Sering Menyangkal Lalu Balik Menyalahkan

"Aku enggak pernah bilang kamu bitch; aku bilang kamu bitchy. Bukan salah aku dong kalau kamu enggak bisa bedain." Pelaku kekerasan verbal sering mengingkari realitas kamu dengan membuat perasaanmu tidak valid. Ini juga dikenal sebagai "gaslighting." Bentuk manipulasi ini dapat menyebabkan Anda merasa seperti Anda kehilangan pikiran. Orang-orang yang melakukan gaslighting bisa juga mendistorsi kebenaran dan ketika kamu menunjukkan ketidaksesuaian, mereka bersikeras bahwa kamu salah paham. Seiring waktu, pola ini mengikis rasa percaya diri seseorang. Pelaku mungkin bahkan menggunakan taktik ini untuk menumbuhkan ketergantungan—yaitu, membuat kamu mengandalkan saran mereka karena kamu meragukan persepsi kamu sendiri tentang sesuatu.

Mendadak Kasih Hadiah

Seorang klien pernah bilang: "Sehabis berantem, pacar saya selalu kasih hadiah. Dia jadi manis dan beliin saya bunga. Dia bilang dia bakal sedih kalau saya ninggalin dia." Setelah sebuah serangan verbal, meski pelaku tidak bertanggung jawab atas perbuatannya, mereka seringkali memberi hadiah, pujian, atau kasih sayang. Saat kekerasan ini subtil, jenis perilaku seperti ini bisa menyembunyikan bahaya dari serangan verbal berulang kali. Meski demikian, kalau cara kamu bertengkar ada siklusnya, boleh jadi ini tanda kamu terjebak dalam siklus kekerasan.

Iklan

Cemburu Plus Parnoan

Setelah pergi semalaman dengan teman-teman, pasangan yang kasar mungkin menuduh kamu tidak memperhatikan mereka, atau bersikeras bahwa kamu punya hubungan spesial dengan teman atau rekan kerja. Ketika kamu menolak tuduhan ini, mereka mungkin meminta kamu membuktikannya kepada mereka dengan meminta untuk membaca teks dan email kamu. Jauh di lubuk hati, pelaku sering merasa mereka tidak penting, tetapi alih-alih mengungkapkan ketakutan mereka, mereka memproyeksikannya kepada orang lain.

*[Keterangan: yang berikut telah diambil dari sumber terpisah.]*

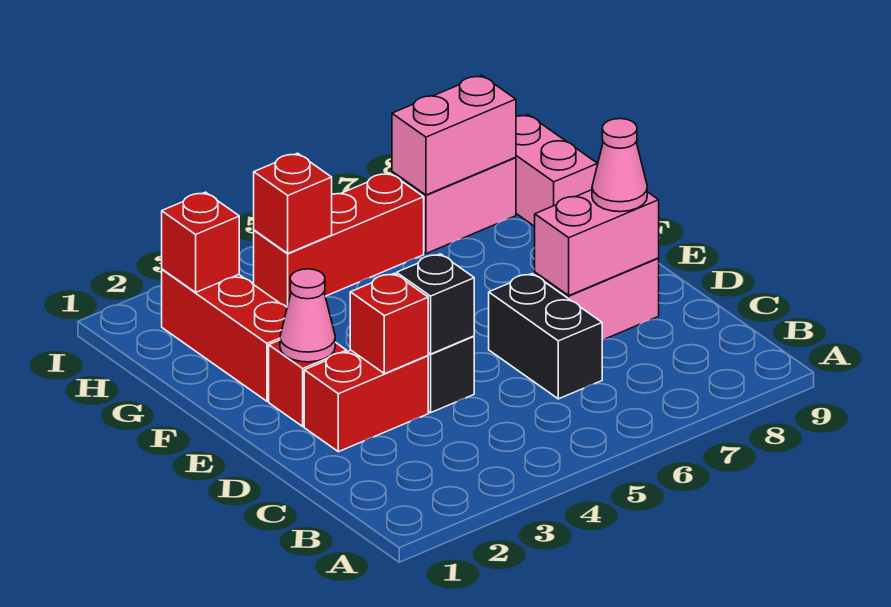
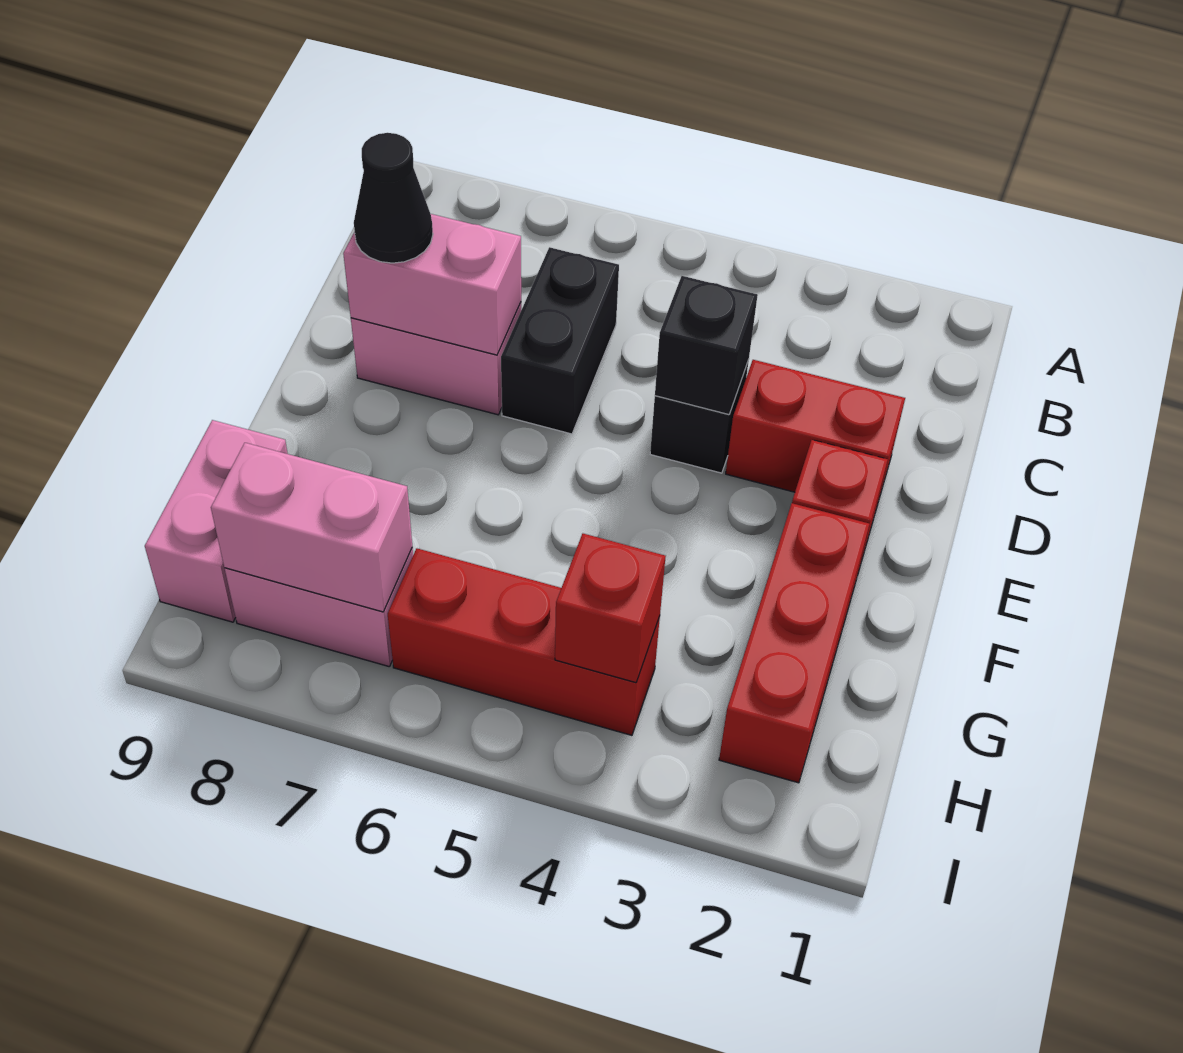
red 1x1 brick [350,273,428,374] -> none
pink 1x1 cone [592,119,647,212] -> black 1x1 cone [354,133,433,263]
pink 1x1 cone [280,269,335,362] -> none
red 1x1 brick [162,192,239,292] -> none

Meremehkan Pencapaian Pasangan

"Kenapa kamu kerja terus sih? Mau ngejar karir sampai mana sih?" Pelaku kekerasan verbal biasanya menurunkan derajatmu dengan merendahkan kesuksesamu. Di waktu yang sama, mereka seringkali meninggi-ninggikan kesuksesan mereka. Dia mungkin menghinamu di depan orang lain, dan kalau kamu menyampaikan bahwa kamu sakit hati, dia akan bersikeras bahwa kamu tidak memahami maksudnya.

Rasa sakit dari kekerasan verbal bisa meruntuhkan kesejahteraan psikologismu. Kalau kamu berpikir kamu berada dalam situasi yang tidak aman secara emosional, coba ngobrol dengan kawan terpercaya atau anggota keluarga atau menemui tenaga profesional.